Let $g:(\alpha,\beta)\rightarrow\mathbb{R}$ be a twice differentiable function such that $$g(x)=\frac{x^2g''(x)+xg'(x)}{x^2+1},$$ and $0<\alpha<\beta$. Assuming, $g(\alpha)=g(\beta)=0$, is it the case that $g(x)=0$ for all $x\in(\alpha,\beta)$?

For the sake of contradiction, I assume there exists $\alpha<x<\beta$ such that $g(x)>0$. By mean value, there exist $\alpha<x_1<x<x_2<\beta$ and $g'(x_2)<0<g'(x_1)$. By intermediate value, there exists $x_3\in(x_1,x_2)$ such that $g'(x_3)=0$. So $$g(x_3)(x_3^2+1)=x_3^2g''(x_3).$$ I want to use the sign of $g''(x_3), g(x_3)$ to draw conclusions about $x_3$. But if one of $g(x_3),g''(x_3)$ is zero, then other is zero too.

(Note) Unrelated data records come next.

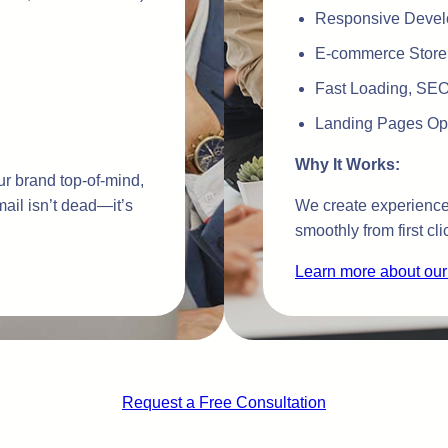
Responsive Devel
E-commerce Store
Fast Loading, SEO-
Landing Pages Opt
Why It Works:
r brand top-of-mind,
ail isn’t dead—it’s
We create experiences
smoothly from first cli
Learn more about our
Request a Free Consultation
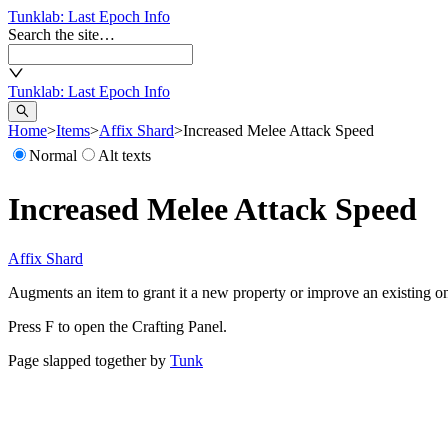
Tunklab
: Last Epoch Info
Search the site…
Tunklab
: Last Epoch Info
Home
>
Items
>
Affix Shard
>
Increased Melee Attack Speed
Normal
Alt texts
Increased Melee Attack Speed
Affix Shard
Augments an item to grant it a new property or improve an existing o
Press F to open the Crafting Panel.
Page slapped together by
Tunk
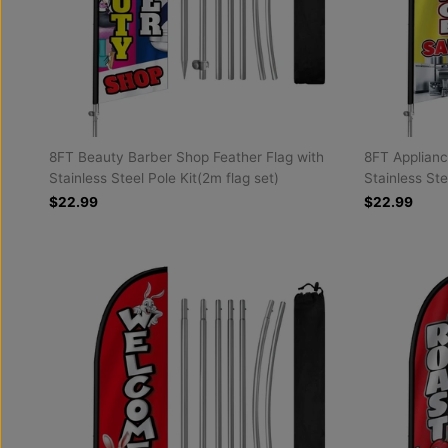
8FT Beauty Barber Shop Feather Flag with
8FT Applianc
Stainless Steel Pole Kit(2m flag set)
Stainless Ste
$22.99
$22.99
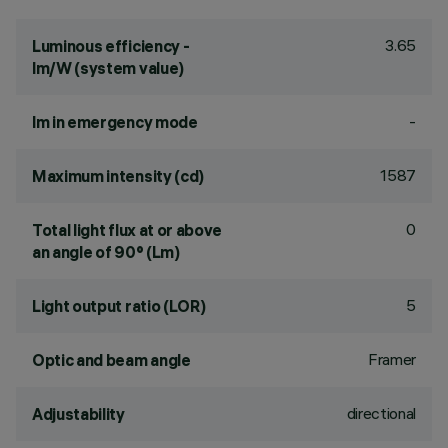
3.65
Luminous efficiency -
lm/W (system value)
-
lm in emergency mode
1587
Maximum intensity (cd)
0
Total light flux at or above
an angle of 90° (Lm)
5
Light output ratio (LOR)
Framer
Optic and beam angle
directional
Adjustability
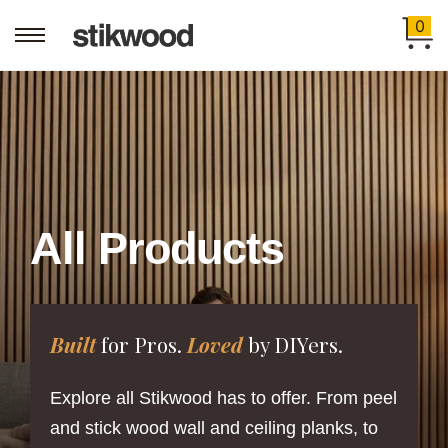
0
All Products
Built
for Pros.
Loved
by DIYers.
Explore all Stikwood has to offer. From peel
and stick wood wall and ceiling planks, to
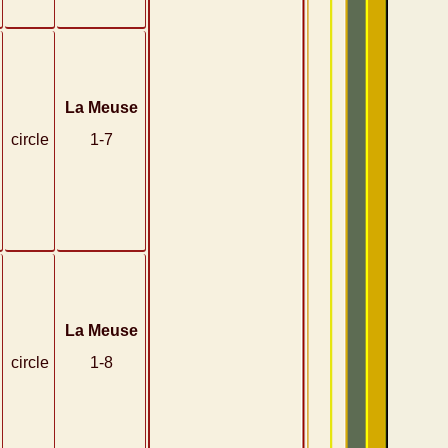
La Meuse
circle
1-7
La Meuse
circle
1-8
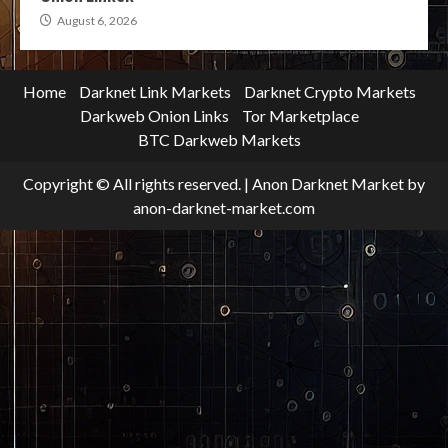
August 6, 2026
Home
Darknet Link Markets
Darknet Crypto Markets
Darkweb Onion Links
Tor Marketplace
BTC Darkweb Markets
Copyright © All rights reserved.
|
Anon Darknet Market
by
anon-darknet-market.com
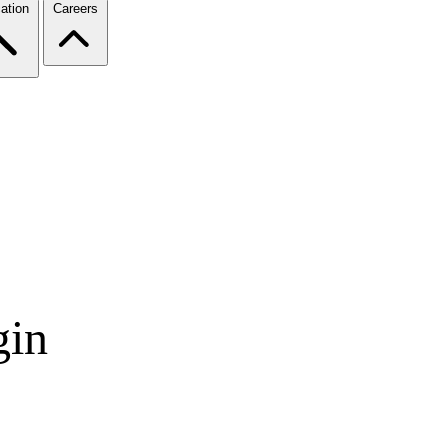
ation
Careers
gin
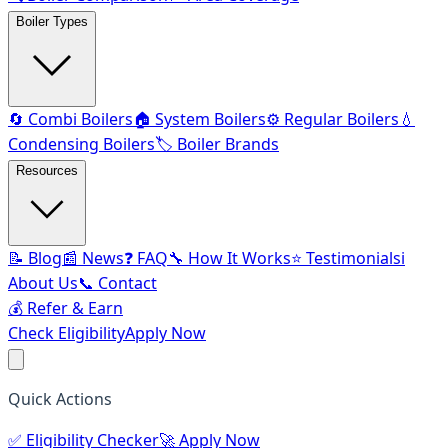
Boiler Types
🔄 Combi Boilers
🏠 System Boilers
⚙️ Regular Boilers
💧
Condensing Boilers
🏷️ Boiler Brands
Resources
📝 Blog
📰 News
❓ FAQ
🔧 How It Works
⭐ Testimonials
ℹ️
About Us
📞 Contact
💰 Refer & Earn
Check Eligibility
Apply Now
Quick Actions
✅
Eligibility Checker
🚀
Apply Now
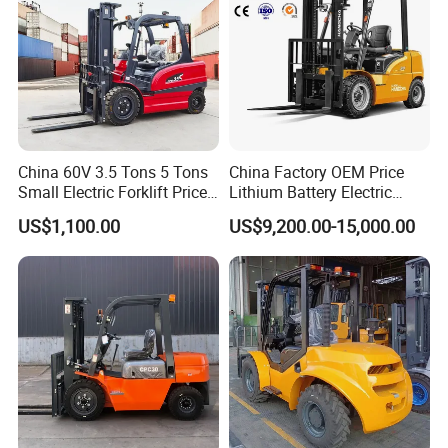
China 60V 3.5 Tons 5 Tons
China Factory OEM Price
Small Electric Forklift Price
Lithium Battery Electric
Battery Forklift Electric
Hangcha Forklift Xe
US$1,100.00
US$9,200.00-15,000.00
Forklift for Sale
1.5t/1.8t/2t/2.5t/3t/3.5t/3.8
t CE ISO High Efficiency
Warehouse Operating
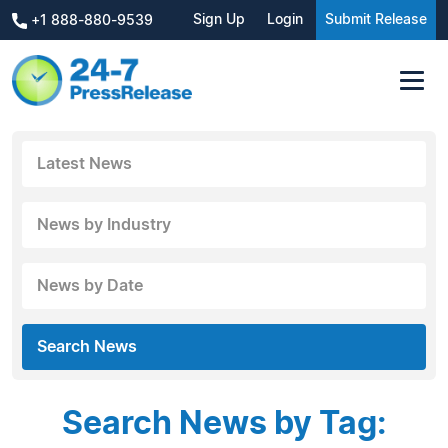
Sign Up
Login
Submit Release
+1 888-880-9539
Latest News
News by Industry
News by Date
Search News
Search News by Tag:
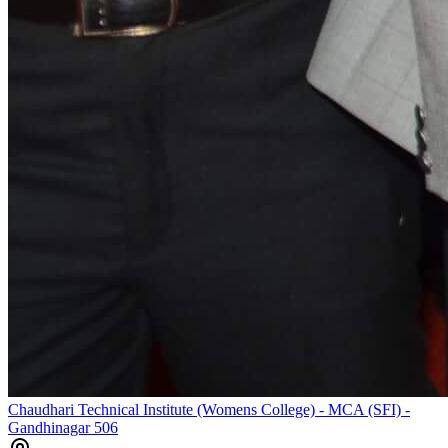
Chaudhari Technical Institute (Womens College) - MCA (SFI) -
Gandhinagar 506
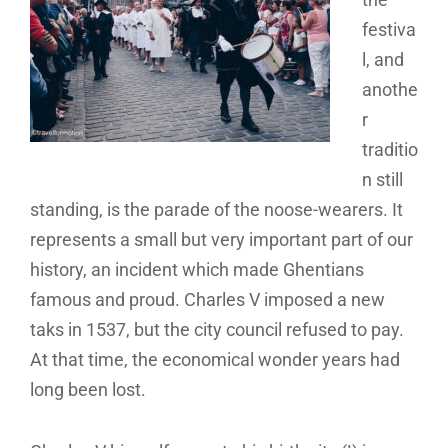
festiva
l, and
anothe
r
traditio
n still
standing, is the parade of the noose-wearers. It
represents a small but very important part of our
history, an incident which made Ghentians
famous and proud. Charles V imposed a new
taks in 1537, but the city council refused to pay.
At that time, the economical wonder years had
long been lost.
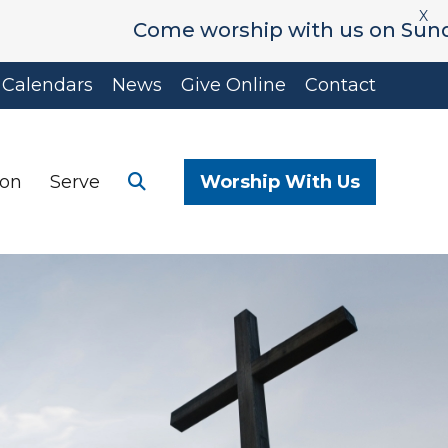
X
Come worship with us on Sunday's at
Calendars
News
Give Online
Contact
ion
Serve
Worship With Us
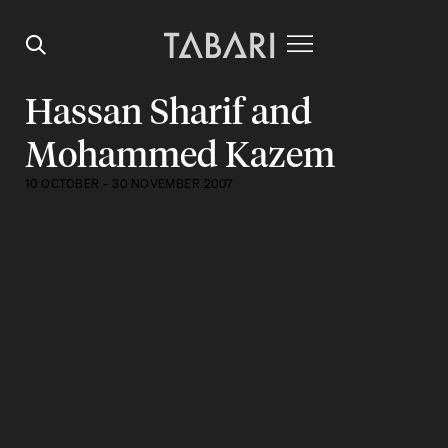
Hassan Sharif and
Mohammed Kazem
10 OCTOBER - 30 NOVEMBER 2007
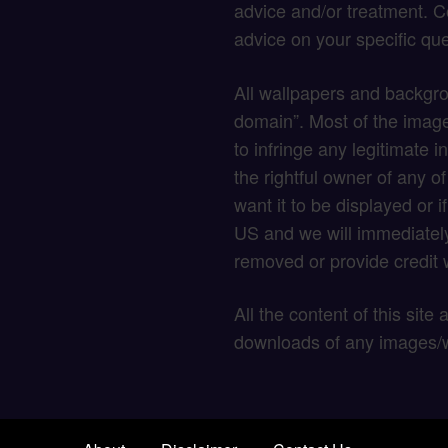
advice and/or treatment. C
advice on your specific que
All wallpapers and backgro
domain”. Most of the image
to infringe any legitimate in
the rightful owner of any o
want it to be displayed or 
US and we will immediately
removed or provide credit w
All the content of this site
downloads of any images/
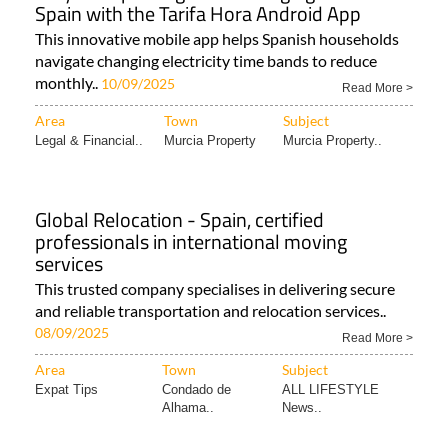
Spain with the Tarifa Hora Android App
This innovative mobile app helps Spanish households
navigate changing electricity time bands to reduce
monthly..
10/09/2025
Read More >
Area
Town
Subject
Legal & Financial..
Murcia Property
Murcia Property..
Global Relocation - Spain, certified
professionals in international moving
services
This trusted company specialises in delivering secure
and reliable transportation and relocation services..
08/09/2025
Read More >
Area
Town
Subject
Expat Tips
Condado de
ALL LIFESTYLE
Alhama..
News..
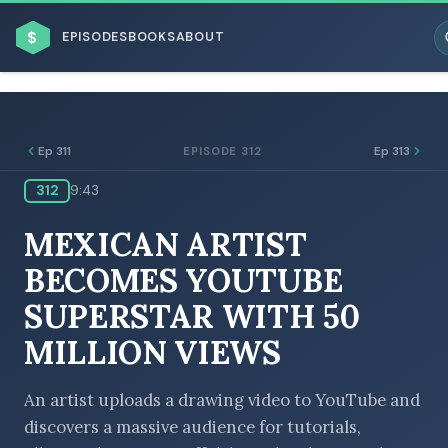
$
EPISODES
BOOKS
ABOUT
Ep 311
Ep 313
EPISODE 312
312
9:43
ESC
MEXICAN ARTIST
BROWSE BY BUSINESS MODEL
BECOMES YOUTUBE
SUPERSTAR WITH 50
MILLION VIEWS
BROWSE BY TOPIC
An artist uploads a drawing video to YouTube and
discovers a massive audience for tutorials,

We have no way to guarantee that both are nonzero. As a result this approach seems dead.

Any other strategy I can try?

Edit: I think this conjecture is not right. For example, what could go wrong if $g$ is oscillating on the points between $\alpha$ and $\beta$?


Let $g$ denote a continuous, second differentiable function satisfying

$$ (x^2+1)g(x)=x^2g^{\prime\prime}(x)+xg^\prime(x) $$

Furthermore, let it be given that there is an $\alpha<\beta$ such that $g(\alpha)=g(\beta)=0$.

Assume there is an $x$ such that

  1. $\alpha<x<\beta$ and

  2. $g(x)>0$

Then $g$ has a maximum value $g(\xi)$ at some $x^\prime\in(\alpha)$ with $g^\prime(\xi)=0$, $g^{\prime\prime}(\xi)<0$ and $g(\xi)\ge g(x)$.

Thus $(\xi^2+1)g(\xi)=\xi^2g^{\prime\prime}(\xi)$

But the left side of this equation is positive and the right side is negative, which is a contradiction.

If we assume that there is an $x\in(\alpha,\beta)$ for which $g(x)<0$ we get an analogous contradition.

Thus $g(x)=0$ for all $x\in(\alpha,\beta)$.